Die Gesellschaft ruft heute in vielen Ausweglosigkeiten nach den Kirchen. Oft können wir die Erwartungen, die an uns gestellt werden, einfach nicht erfüllen, z.B. in der Gewaltminimierung. Der offene oder mehr verborgene Ruf nach Glaube, Kirche und Theologie steht oft in einem umgekehrten Verhältnis zu der geübten Kritik.

In diesem Beitrag ging es mir darum, Lehramt und Theologie, Kirche und theologische Wissenschaft in ihrer ursprünglichen Zuordnung aufeinander neu sichtbar zu machen. Die Herausforderung der Theologie in unserer Gesellschaft ist größer geworden. Es ist notwendig, ihre Stellung zu festigen und zu stützen. Aber dies allein wird nichts nützen. Ich sehe z.Zt. viel Kleinmut und Resignation, Rückzug und Privatisierung in der Theologie. Alles kommt jedoch darauf an, die geistige Auseinandersetzung aufzunehmen. Nur hier können wir uns bewähren. Ich will diese abschließend nur noch nennen: Auseinandersetzung mit den vorherrschenden gesellschaftlichen Trends, Hilfen angesichts des Sinnvakuums in vielen Gesellschaften, Unterstützung neuer Suchbewegungen nach Sinn und Transzendenz, geglückte Beispiele von Gotteserfahrungen, missionarisches Zeugnis, Evangelisierung. Theologie und Lehramt werden eines Tages nicht daran gemessen, wieviel Konfliktpotential sie in dieser Zeit angehäuft haben, sondern ob sie gemeinsam dem Schwund von Religion und Glaube in unseren Gesellschaften wirksam und überzeugend begegnet sind und den Menschen eine neue Bewährung des Glaubens angesichts unserer heutigen Lebensprobleme geschenkt haben.

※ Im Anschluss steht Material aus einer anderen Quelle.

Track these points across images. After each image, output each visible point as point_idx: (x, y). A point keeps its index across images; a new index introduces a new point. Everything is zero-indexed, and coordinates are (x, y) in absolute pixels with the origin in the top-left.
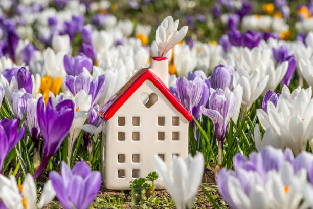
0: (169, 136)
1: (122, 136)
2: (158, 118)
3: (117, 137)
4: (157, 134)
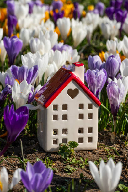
0: (86, 116)
1: (56, 117)
2: (79, 104)
3: (52, 118)
4: (78, 115)
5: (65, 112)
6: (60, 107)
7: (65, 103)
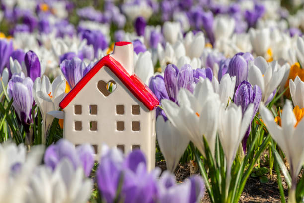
0: (129, 126)
1: (79, 126)
2: (117, 106)
3: (74, 127)
4: (116, 124)
5: (94, 118)
6: (86, 109)
7: (94, 103)
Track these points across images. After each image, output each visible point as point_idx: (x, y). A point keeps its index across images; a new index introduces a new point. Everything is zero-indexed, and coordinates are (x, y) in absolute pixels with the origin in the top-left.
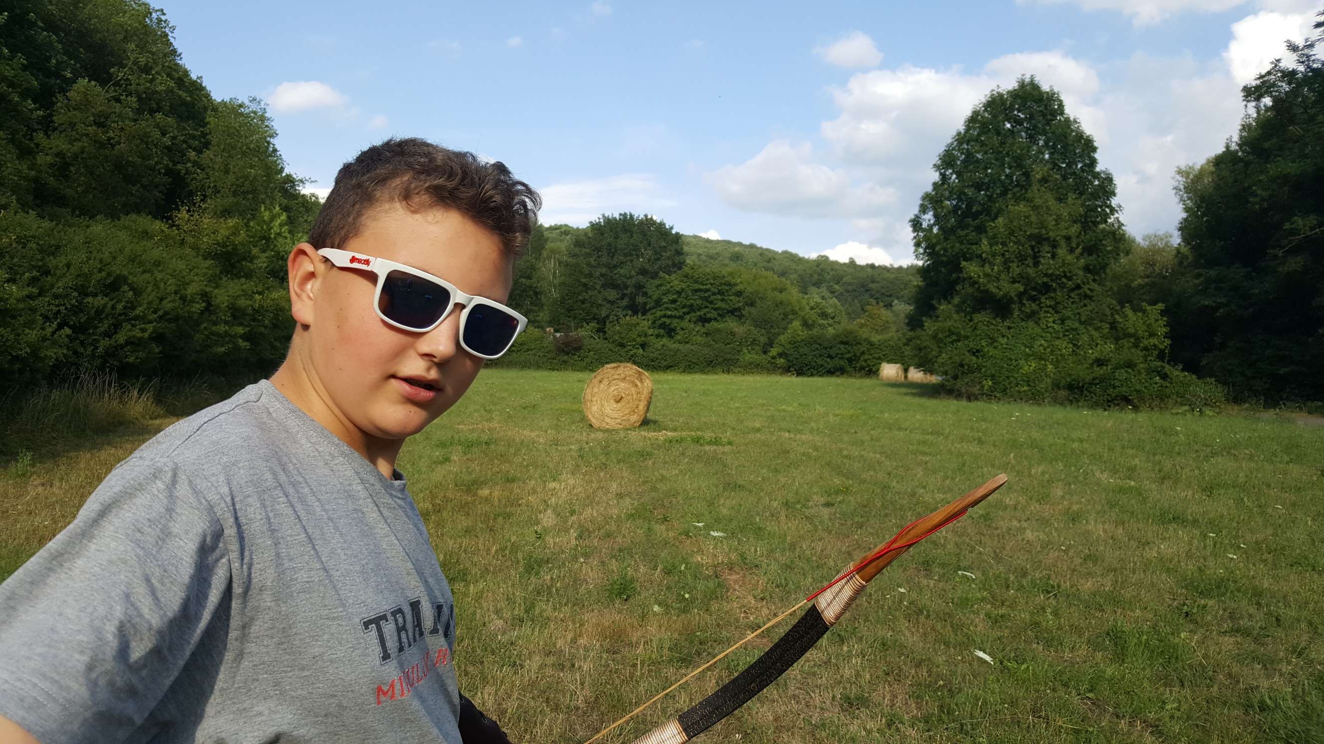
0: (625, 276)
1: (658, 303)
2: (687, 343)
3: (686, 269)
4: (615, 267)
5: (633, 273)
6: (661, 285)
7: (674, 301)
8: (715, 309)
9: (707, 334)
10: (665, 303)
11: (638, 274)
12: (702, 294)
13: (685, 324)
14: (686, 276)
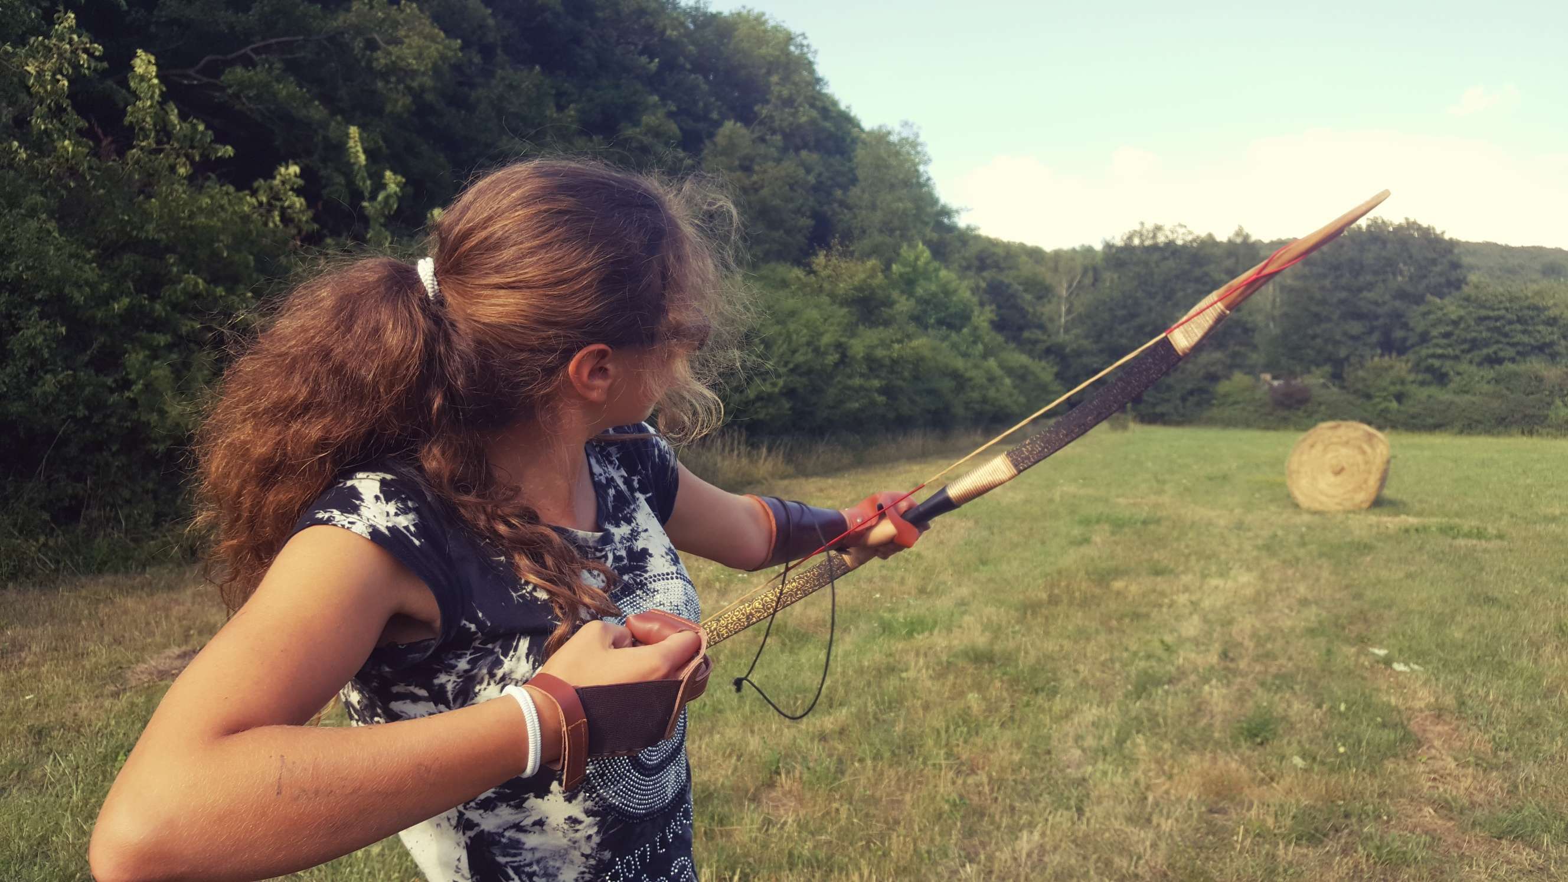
0: (1376, 303)
1: (1424, 338)
2: (1467, 392)
3: (1466, 290)
4: (1360, 290)
5: (1387, 297)
6: (1429, 313)
7: (1447, 335)
8: (1513, 345)
9: (1497, 381)
10: (1436, 337)
11: (1395, 298)
12: (1492, 324)
13: (1463, 367)
14: (1467, 299)
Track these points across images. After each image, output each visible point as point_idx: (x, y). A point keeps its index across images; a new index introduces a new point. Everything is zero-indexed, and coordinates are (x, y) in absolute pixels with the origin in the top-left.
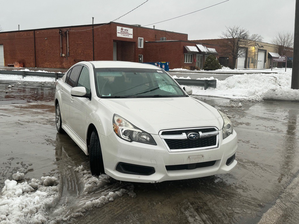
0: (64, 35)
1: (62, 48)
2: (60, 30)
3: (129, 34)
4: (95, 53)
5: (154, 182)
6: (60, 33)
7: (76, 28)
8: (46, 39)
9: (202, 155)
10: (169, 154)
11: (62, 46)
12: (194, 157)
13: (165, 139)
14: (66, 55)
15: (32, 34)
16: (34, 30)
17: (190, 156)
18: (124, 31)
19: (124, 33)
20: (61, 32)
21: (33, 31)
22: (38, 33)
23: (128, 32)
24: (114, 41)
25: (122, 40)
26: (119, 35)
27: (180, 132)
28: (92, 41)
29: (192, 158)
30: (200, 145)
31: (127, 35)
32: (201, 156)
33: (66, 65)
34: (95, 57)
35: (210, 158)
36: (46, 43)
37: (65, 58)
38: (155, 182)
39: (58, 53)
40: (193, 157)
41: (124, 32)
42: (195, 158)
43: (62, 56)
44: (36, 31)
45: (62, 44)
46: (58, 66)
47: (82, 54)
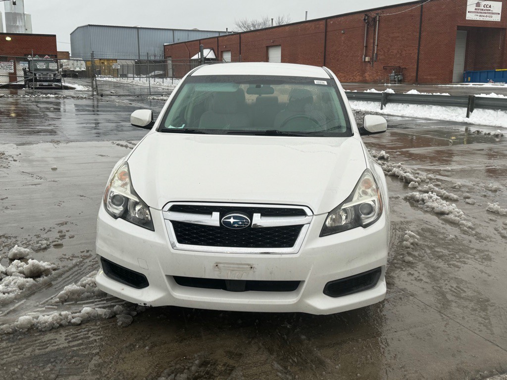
0: (372, 23)
1: (366, 47)
2: (366, 15)
3: (493, 13)
4: (422, 52)
5: (143, 305)
6: (365, 20)
7: (393, 9)
8: (343, 32)
9: (249, 265)
10: (173, 254)
11: (366, 44)
12: (229, 265)
13: (172, 221)
14: (372, 59)
15: (322, 25)
16: (326, 19)
17: (221, 263)
18: (483, 8)
19: (481, 13)
20: (367, 17)
21: (324, 21)
22: (332, 22)
23: (491, 9)
24: (459, 28)
25: (475, 26)
26: (469, 16)
27: (207, 210)
28: (418, 30)
29: (224, 267)
30: (252, 243)
31: (488, 15)
32: (247, 266)
33: (370, 75)
34: (420, 61)
35: (271, 273)
36: (343, 38)
37: (369, 65)
38: (145, 304)
39: (358, 56)
40: (226, 265)
41: (483, 10)
42: (231, 269)
43: (365, 61)
44: (329, 20)
45: (367, 40)
46: (358, 78)
47: (398, 56)
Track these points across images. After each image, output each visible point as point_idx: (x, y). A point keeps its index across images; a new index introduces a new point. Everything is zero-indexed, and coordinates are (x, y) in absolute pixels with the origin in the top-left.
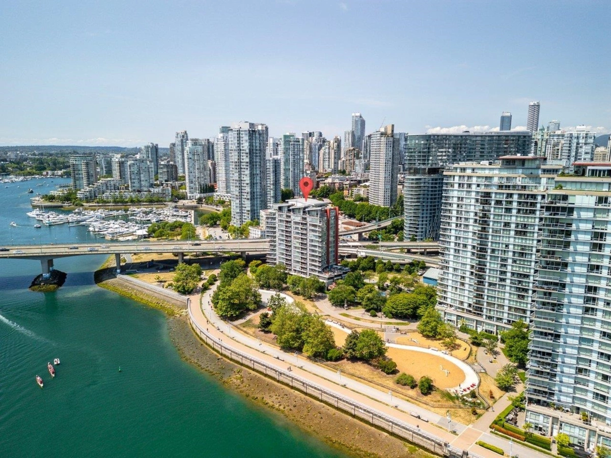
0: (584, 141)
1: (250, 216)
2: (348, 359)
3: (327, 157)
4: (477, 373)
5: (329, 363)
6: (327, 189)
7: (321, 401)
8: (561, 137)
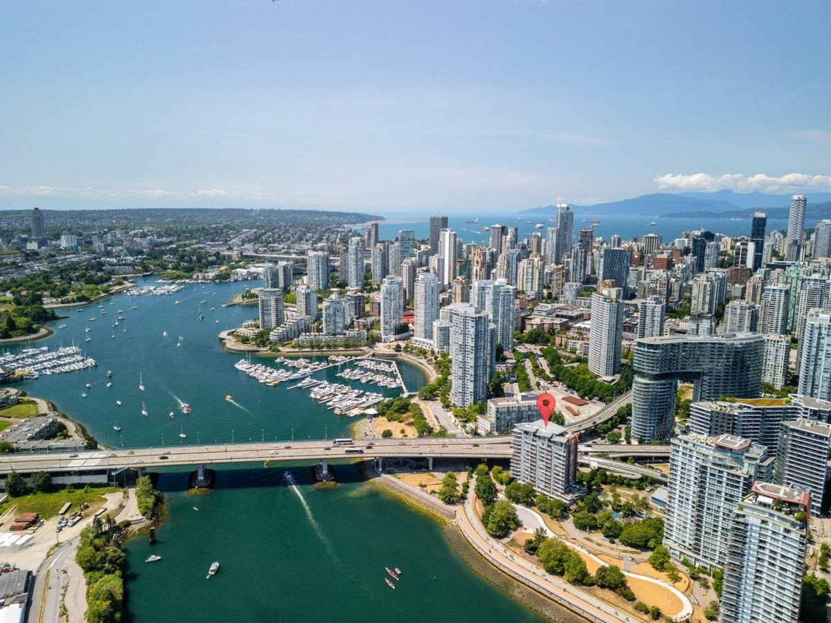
0: (826, 333)
1: (472, 397)
2: (598, 586)
3: (530, 277)
4: (692, 604)
5: (584, 587)
6: (536, 333)
7: (583, 617)
8: (818, 283)
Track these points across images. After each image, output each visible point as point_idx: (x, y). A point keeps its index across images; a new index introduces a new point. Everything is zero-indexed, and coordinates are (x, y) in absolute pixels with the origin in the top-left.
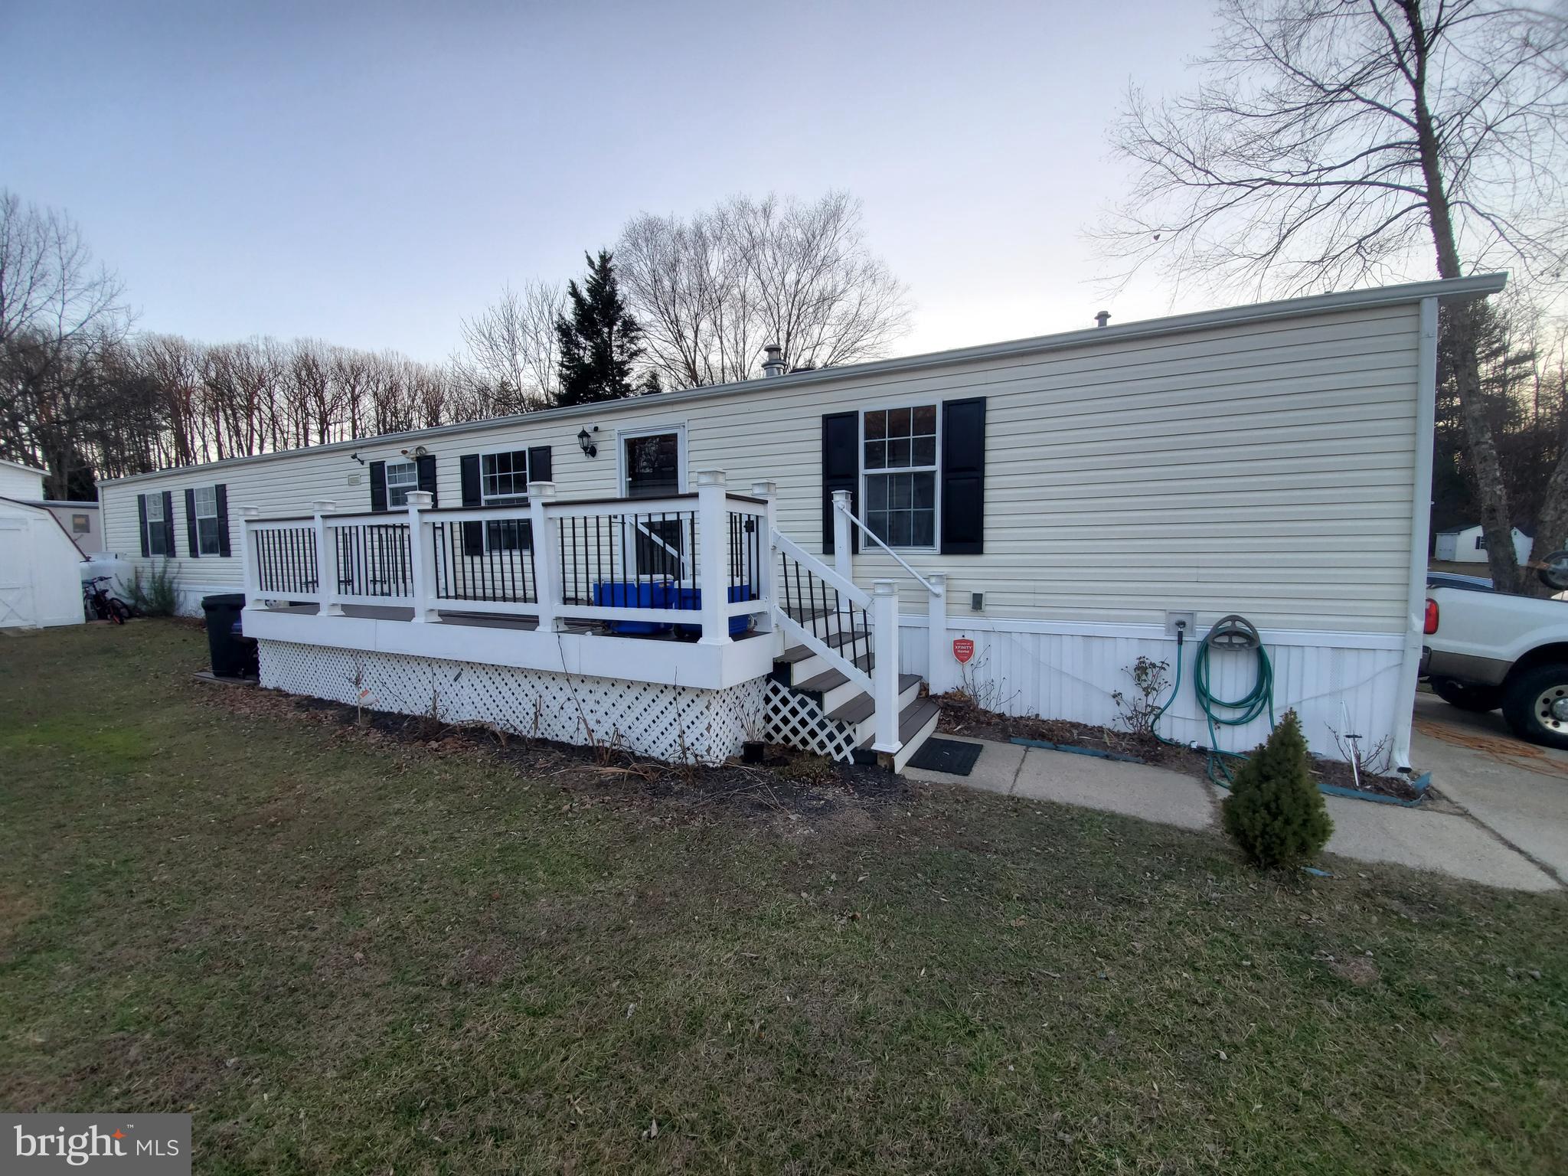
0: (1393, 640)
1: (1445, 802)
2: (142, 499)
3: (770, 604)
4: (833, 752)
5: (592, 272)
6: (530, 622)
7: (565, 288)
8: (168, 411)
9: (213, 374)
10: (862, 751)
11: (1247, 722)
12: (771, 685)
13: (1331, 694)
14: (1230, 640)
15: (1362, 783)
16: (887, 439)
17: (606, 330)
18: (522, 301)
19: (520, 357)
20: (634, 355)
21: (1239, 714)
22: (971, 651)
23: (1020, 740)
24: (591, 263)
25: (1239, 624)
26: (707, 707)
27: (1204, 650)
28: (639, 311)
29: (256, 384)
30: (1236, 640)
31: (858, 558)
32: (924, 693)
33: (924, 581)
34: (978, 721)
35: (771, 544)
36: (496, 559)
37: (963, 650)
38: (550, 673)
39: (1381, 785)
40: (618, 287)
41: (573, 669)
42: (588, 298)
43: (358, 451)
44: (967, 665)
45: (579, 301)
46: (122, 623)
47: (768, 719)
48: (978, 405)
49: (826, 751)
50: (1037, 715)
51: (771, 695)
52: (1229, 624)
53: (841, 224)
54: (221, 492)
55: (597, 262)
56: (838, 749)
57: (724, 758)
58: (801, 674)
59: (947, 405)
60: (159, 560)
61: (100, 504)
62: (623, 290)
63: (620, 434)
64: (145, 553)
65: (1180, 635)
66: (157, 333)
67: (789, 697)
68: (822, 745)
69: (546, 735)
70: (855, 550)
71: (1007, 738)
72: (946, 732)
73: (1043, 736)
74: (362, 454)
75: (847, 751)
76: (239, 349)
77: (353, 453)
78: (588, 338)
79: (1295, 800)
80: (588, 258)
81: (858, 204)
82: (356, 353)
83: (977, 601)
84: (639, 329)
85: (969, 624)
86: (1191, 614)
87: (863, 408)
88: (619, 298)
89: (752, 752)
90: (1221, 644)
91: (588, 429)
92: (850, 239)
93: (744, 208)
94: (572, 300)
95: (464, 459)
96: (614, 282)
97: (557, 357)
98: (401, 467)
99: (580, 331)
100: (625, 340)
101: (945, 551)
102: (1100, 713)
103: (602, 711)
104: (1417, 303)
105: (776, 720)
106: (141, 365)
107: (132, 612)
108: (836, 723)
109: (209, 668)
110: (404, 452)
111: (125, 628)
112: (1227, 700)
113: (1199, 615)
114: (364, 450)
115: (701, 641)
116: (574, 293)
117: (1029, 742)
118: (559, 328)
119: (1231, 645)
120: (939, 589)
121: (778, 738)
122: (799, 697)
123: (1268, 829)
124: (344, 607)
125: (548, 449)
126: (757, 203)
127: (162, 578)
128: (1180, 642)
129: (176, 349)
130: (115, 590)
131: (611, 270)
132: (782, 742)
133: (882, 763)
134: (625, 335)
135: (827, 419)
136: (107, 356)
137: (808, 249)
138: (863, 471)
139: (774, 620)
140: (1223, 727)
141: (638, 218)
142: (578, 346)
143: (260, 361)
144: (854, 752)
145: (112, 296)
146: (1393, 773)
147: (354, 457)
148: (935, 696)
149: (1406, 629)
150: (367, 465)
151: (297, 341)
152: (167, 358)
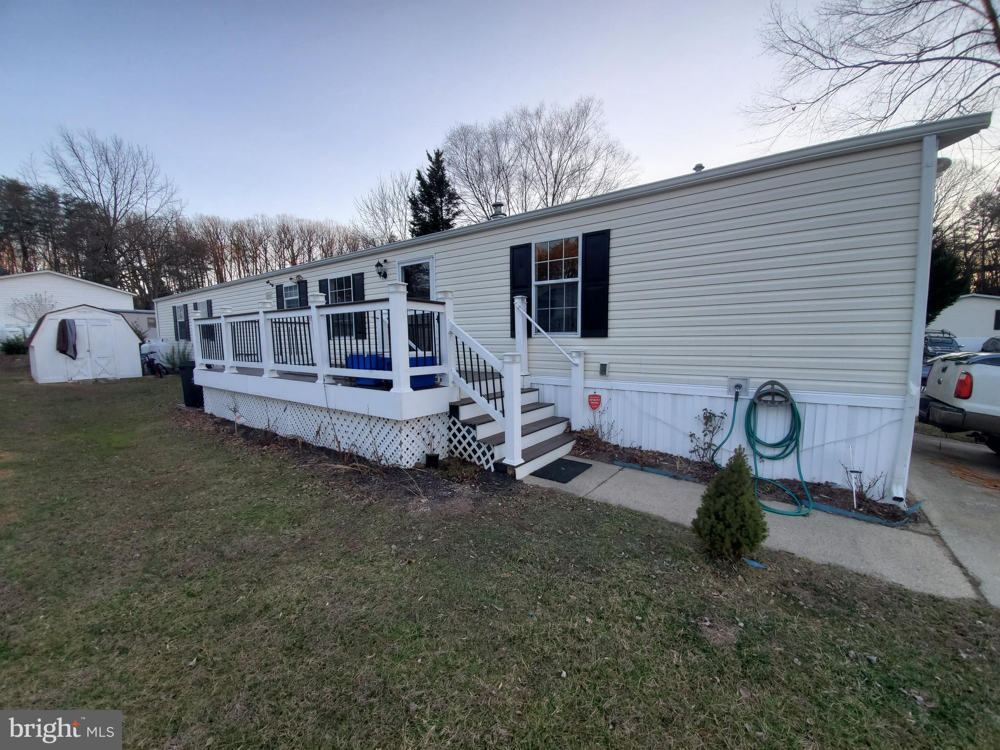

Dies sind einige Gedanken, die mir im Zusammenhang Ihrer heutigen Feier gekommen sind. Ich freue mich mit Ihnen über den Abschluß der grundlegenden Erweiterung und Restauration des Fakultätsgebäudes. Ich wünsche Ihnen, daß diese erneuerte Einrichtung Ihnen behilflich ist, aus dem Geist der großen Innsbrucker Fakultät auch in Zukunft auf neue Weise den Herausforderungen gerecht zu werden, von denen im Vortrag die Rede war. Ich wünsche Ihnen allen dafür Gottes Segen und freue mich über das gute Gelingen, einschließlich des Symposions am morgigen Tag "Wissenschaftspolitische Herausforderung und Chance der Theologie an der Universität der Zukunft". Dazu wollte ich nur eine kleine Hinführung leisten.